Тамара Петровна Краснова, тогда совсем молоденькая, увидела Цветаеву посреди базара. Что это именно она, сообразила много лет спустя, когда ей в руки попалась книга с портретом Марины Ивановны: “Чувство было совершенно отчетливое: это ее я тогда видела!” А запомнила она эту необычную женщину потому, что нельзя было не обратить на нее внимания: стоя посреди базара в каком-то жакетике, из-под которого виден был фартук, она сердито разговаривала с красивым подростком-сыном по-французски. Тамара Петровна знает немного немецкий и говорит, что французский она легко отличает от других языков. Женщина курила, и жест, каким она сбрасывала пепел, тоже запомнился — он показался Тамаре Петровне странно красивым. А у нее был особенный глаз на такие подробности — она готовилась тогда в артистки. Сын отвечал женщине тоже сердито, на том же языке; потом побежал куда-то, видимо по просьбе матери. Пара была ни на кого не похожа, потому надолго и запомнилась. А еще необычным было лицо этой женщины: будто вырезанное из кости и предельно измученное. Такое, будто у нее только что случилось большое горе.

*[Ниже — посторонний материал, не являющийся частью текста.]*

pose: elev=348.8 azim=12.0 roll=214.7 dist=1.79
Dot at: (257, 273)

Вот этот повтор: лицо измученное! Будто сговорились. Вспоминали разные подробности — одежду ее, фартук, в котором ее видели на улице, суровость, с какой проходила она мимо молоденькой библиотекарши в кабинет заведующей. И всякий раз неукоснительно: “Лицо у нее такое было... будто сожженное... замученное”.
Еще один елабужский старожил засвидетельствовал личное знакомство — но уже не с Мариной Ивановной, а с инструкцией, ее непосредственно касавшейся. Мой собеседник Николай Владимирович Леонтьев хорошо помнил содержание этой инструкции. В ней давалась характеристика Цветаевой, а также жесткие указания, какие меры следует предпринимать, дабы оберечь граждан города от вредоносного влияния самой памяти о пребывании Цветаевой в городе Елабуге. Знал эту инструкцию Н. В. Леонтьев по долгу службы, ибо возглавлял в елабужском горкоме партии отдел пропаганды и агитации, кажется, так это тогда называлось... Правда, не во время войны, а вскоре после ее окончания. Однако инструкция — это совершенно ясно — сохранила дух, нисколько, по-видимому, не изменившийся с того времени, как в Елабугу прибыла 17 августа 1941 года великая русская поэтесса.